All network administrators should have some security basics in their
toolkit, but there is also growing need for dedicated Windows 2000
security admins.
Job Title:
Windows 2000 network security administrator
Variations:
Network security analyst, security specialist
Responsibilities:
The security administrator's job is twofold: to proactively prevent
network security breaches, including intrusions, viruses and
compromises to corporate data, and to detect and react to security
incidents. Beyond securing the machines themselves, the security admin
must also be concerned with processes surrounding data protection and
access.
Skills required:
Security administrators should have prior network or systems
administration experience. In the Windows 2000 network environment,
they must have a solid command of Active Directory and proficiency in
deploying bug fixes and security patches, says Stephen Northcutt,
director of the Global Incident Analysis Center (GIAC) at the SANS
Institute in Baltimore.
They should also have a good grounding in server software running on
top of the OS, such as Microsoft Internet Information Server, Microsoft
Exchange, Lotus Notes/Domino, etc., as well as any operating systems
that may co-exist in the Windows 2000 environment, such as Windows NT,
Sun's Solaris or Linux. Previous software testing experience is useful as
are other technical skills, such as familiarity with data encryption
standards like PGP (Pretty Good Privacy), e-mail filters, firewalls and
other security techniques and standards.
Troubleshooting, problem-solving, logical thinking and communication
skills are also essential, adds Jeffrey Carpenter, technical manager at
the CERT Coordination Center, in Pittsburgh, a security incident
response center. "Usually you have a set of symptoms or conditions and
you have to diagnose a cause," Carpenter explains. "In some logical,
thoughtful way you have to assess, 'What are probable causes that could
result in this?'"
For example, with the recent Anna Kournikova virus, security admins had
to arrive at an understanding of what the virus actually does and what
the effect of it was. "You have to do that through observation and
collaboration with others; you have to come up with theories and figure
out which is probably right and which is not," he says.

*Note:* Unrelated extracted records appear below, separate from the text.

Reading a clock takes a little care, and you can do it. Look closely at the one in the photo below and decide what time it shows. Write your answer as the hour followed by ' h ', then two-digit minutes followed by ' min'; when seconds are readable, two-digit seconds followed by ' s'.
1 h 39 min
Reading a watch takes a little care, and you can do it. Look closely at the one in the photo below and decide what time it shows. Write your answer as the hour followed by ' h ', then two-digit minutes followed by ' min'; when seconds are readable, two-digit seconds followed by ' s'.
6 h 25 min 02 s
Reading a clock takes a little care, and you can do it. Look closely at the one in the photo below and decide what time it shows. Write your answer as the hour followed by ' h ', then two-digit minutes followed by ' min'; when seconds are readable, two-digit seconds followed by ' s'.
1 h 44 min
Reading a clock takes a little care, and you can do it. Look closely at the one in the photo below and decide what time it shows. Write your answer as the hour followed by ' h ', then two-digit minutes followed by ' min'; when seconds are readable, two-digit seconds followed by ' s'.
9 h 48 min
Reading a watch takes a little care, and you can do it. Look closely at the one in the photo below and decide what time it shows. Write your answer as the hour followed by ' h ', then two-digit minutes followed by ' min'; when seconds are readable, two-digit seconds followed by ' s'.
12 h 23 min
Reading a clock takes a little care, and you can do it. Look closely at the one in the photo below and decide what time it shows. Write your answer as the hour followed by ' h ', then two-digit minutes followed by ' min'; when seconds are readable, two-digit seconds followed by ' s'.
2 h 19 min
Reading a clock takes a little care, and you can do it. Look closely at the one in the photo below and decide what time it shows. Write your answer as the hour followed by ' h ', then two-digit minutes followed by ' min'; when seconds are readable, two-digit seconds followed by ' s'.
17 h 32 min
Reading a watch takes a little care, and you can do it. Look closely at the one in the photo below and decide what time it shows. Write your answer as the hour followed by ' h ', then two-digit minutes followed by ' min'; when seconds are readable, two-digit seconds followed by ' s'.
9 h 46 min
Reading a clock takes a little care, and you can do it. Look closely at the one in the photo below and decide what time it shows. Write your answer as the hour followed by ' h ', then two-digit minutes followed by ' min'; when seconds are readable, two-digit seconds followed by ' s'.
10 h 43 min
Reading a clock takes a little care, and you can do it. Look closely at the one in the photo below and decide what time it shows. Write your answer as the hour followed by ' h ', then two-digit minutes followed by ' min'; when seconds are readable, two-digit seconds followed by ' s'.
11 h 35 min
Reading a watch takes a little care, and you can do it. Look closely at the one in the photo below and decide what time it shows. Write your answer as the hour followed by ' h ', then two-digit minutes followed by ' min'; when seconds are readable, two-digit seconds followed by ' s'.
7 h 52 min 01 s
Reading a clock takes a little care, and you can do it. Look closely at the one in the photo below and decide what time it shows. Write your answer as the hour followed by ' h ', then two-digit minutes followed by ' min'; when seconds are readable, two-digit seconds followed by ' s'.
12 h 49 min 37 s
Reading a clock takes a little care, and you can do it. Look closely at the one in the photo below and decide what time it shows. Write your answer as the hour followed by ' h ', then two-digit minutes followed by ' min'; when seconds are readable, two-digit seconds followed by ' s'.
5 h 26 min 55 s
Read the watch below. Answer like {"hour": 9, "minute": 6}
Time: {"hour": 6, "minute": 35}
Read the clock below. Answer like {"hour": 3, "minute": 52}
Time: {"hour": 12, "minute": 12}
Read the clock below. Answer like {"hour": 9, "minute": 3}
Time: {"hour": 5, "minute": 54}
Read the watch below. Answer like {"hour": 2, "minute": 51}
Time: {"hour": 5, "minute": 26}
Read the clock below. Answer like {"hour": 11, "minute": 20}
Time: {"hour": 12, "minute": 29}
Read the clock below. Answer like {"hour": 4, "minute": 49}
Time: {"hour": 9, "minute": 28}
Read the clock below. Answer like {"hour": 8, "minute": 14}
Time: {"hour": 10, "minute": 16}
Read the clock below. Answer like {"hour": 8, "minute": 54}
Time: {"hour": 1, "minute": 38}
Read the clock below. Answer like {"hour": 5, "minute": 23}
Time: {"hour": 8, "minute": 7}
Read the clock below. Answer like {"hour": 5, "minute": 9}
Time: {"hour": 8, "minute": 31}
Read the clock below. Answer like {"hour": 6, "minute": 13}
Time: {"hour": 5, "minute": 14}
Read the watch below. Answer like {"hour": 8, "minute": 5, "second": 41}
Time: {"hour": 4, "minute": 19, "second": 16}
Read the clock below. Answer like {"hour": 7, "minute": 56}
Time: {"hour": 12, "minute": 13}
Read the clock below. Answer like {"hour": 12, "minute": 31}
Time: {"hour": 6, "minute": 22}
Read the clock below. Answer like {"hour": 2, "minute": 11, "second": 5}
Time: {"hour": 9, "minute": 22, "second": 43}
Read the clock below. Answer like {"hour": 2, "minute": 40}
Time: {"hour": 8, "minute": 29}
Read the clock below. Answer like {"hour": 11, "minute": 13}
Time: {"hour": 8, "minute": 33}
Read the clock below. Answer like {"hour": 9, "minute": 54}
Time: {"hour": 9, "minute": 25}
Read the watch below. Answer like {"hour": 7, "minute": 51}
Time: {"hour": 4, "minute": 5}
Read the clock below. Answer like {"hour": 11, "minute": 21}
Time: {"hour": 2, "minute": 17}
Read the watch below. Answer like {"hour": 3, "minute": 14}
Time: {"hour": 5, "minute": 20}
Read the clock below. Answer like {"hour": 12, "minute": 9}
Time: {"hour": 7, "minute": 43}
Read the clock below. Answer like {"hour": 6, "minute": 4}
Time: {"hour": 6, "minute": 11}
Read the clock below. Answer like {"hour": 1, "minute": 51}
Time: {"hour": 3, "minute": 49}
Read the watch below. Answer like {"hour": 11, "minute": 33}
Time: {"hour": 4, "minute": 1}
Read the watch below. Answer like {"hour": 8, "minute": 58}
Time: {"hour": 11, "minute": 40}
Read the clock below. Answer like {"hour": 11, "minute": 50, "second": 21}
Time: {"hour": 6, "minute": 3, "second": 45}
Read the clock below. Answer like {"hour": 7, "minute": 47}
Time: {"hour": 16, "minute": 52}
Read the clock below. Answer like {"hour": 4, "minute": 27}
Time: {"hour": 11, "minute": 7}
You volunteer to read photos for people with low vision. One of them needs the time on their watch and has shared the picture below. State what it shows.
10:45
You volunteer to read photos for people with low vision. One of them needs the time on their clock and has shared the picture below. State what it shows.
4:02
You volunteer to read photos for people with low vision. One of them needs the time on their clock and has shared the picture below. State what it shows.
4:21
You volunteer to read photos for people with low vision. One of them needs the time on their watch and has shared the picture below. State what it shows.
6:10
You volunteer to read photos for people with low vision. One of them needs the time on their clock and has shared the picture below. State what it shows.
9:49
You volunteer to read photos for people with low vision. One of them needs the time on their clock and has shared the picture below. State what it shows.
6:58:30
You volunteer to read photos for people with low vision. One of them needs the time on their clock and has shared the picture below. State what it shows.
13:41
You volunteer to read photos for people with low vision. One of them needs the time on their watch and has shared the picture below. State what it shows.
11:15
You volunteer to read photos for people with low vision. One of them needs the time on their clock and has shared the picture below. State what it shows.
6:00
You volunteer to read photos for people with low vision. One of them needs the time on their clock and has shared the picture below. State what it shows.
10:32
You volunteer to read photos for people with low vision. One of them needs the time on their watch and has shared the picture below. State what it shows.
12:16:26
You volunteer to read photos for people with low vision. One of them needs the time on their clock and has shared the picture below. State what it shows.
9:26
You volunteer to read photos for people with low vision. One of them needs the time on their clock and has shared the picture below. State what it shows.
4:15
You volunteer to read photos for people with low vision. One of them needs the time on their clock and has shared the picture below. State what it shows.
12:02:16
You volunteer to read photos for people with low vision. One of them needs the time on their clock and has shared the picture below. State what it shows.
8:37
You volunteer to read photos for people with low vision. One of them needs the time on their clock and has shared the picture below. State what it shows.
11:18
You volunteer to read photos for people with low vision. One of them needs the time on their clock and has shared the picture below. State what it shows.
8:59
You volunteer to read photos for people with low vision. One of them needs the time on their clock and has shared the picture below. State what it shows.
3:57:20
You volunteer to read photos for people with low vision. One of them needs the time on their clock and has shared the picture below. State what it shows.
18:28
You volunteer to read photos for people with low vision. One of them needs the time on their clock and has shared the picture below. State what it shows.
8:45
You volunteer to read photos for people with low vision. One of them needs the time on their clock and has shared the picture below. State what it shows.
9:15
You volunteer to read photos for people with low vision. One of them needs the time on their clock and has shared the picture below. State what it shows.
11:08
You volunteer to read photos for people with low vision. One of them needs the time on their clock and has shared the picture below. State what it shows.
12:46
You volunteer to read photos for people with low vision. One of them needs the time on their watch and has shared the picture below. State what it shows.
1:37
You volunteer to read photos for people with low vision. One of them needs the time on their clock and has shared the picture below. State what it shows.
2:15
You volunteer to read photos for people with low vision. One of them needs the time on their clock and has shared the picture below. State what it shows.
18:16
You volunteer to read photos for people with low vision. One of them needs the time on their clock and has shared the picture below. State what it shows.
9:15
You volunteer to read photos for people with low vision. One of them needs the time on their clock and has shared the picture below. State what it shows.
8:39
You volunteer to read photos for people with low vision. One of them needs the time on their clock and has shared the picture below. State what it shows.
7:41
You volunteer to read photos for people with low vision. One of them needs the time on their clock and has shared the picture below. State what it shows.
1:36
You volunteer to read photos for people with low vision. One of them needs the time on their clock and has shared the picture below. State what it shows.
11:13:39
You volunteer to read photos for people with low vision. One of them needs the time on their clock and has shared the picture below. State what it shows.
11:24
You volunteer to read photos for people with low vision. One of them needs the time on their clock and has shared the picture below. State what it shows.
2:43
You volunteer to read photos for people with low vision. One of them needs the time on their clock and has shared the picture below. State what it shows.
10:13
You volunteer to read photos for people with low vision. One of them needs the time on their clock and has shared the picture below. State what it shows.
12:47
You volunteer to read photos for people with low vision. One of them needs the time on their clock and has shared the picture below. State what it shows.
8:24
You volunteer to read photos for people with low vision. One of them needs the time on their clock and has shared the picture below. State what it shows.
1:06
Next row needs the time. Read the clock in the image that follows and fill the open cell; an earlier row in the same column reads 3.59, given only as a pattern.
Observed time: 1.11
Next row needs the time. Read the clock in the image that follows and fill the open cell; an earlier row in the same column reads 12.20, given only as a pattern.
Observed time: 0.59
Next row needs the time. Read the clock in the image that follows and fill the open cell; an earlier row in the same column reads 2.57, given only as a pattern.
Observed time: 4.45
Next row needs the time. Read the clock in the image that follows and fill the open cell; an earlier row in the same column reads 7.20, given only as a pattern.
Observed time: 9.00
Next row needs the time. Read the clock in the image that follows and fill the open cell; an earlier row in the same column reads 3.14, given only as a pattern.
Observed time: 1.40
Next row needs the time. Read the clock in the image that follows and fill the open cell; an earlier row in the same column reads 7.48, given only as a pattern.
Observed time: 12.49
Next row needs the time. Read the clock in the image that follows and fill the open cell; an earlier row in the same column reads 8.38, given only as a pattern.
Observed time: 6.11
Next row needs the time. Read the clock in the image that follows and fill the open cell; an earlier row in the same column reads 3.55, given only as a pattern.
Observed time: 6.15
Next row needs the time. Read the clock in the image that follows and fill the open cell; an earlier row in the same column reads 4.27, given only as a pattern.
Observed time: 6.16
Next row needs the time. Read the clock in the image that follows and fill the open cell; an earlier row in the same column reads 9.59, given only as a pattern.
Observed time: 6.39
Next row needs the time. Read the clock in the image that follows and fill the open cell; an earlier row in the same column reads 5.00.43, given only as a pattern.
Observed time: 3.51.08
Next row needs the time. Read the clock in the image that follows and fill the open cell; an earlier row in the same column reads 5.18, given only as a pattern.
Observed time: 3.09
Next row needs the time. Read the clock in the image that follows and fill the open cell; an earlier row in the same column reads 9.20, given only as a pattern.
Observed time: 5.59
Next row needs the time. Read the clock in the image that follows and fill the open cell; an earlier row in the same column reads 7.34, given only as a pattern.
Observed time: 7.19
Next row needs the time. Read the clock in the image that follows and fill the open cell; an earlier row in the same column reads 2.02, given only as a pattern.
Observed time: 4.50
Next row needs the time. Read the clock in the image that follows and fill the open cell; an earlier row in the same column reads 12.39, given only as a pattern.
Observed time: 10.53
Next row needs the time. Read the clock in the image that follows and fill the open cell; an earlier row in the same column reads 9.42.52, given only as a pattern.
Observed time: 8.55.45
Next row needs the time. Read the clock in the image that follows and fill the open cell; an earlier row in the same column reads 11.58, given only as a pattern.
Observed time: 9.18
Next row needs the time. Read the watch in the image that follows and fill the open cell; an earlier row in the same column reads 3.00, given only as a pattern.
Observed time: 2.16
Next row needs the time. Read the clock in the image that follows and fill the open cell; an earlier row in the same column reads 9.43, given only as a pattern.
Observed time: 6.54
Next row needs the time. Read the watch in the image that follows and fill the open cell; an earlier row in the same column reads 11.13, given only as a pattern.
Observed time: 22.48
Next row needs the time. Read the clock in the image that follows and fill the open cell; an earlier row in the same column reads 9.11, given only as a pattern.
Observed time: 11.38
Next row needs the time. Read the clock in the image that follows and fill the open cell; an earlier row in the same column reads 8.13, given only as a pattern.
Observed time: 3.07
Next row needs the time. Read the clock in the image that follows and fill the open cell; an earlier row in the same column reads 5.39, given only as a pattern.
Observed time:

Certification requirements:
Certification is highly recommended for security administrators -- and
the MCSE isn't enough. A number of vendor-specific programs are
available, but an independent, vendor-neutral certification will ensure
the most thorough training. Options include (in alphabetical order):
Typical day on the job:
In proactive mode, on a day when there are no incidents, security
administrators read the daily security alerts, (Northcutt recommends
the SANS Alert www.sans.org, the CERT newsletter www.cert.org and
Bugtraq www.securityfocus.com.), download and test preventative
patches, establish incident recovery procedures, and run through
intrusion detection processes.
When an incident is detected, they must go through an established
incident handling process for clarifying the problem and its cause,
fixing it, and restoring the system. Northcutt recommends following
established best practices for incident handling, such as those used by
GIAC or CERT.
Career path options:
Security experts are in such high demand that consulting is a definite
option. Staying within the corporate fold, options include moving up
the management ranks in security and network infrastructure, shifting
focus from physical network security to customer/data privacy, or
applying security expertise in other network, infrastructure or
operations roles, such as network architect or director of operations.
Demand:
As corporate networks extend across the Internet, there is no debating
that demand for security administrators will grow. What is up for
debate is whether the security role should be separate from the network
administrator's role.
Many IT organizations assign the security function to network
administrators. But, the number of new security incidents is growing at
such a rapid rate that it is difficult for network admins to keep up
with all the new information and still perform their regular duties,
Northcutt says.
For example, in February GIAC detected a new Windows NT exploit that
enables intruders to store illegal software -- such as pirated software
or child pornography -- on NT servers and effectively hide it from the
NT administrator. Northcutt says security experts are still researching
how intruders exploit the NT OS, but have found that once an intruder
is in, a technique called "rootkitting" grabs space on the server.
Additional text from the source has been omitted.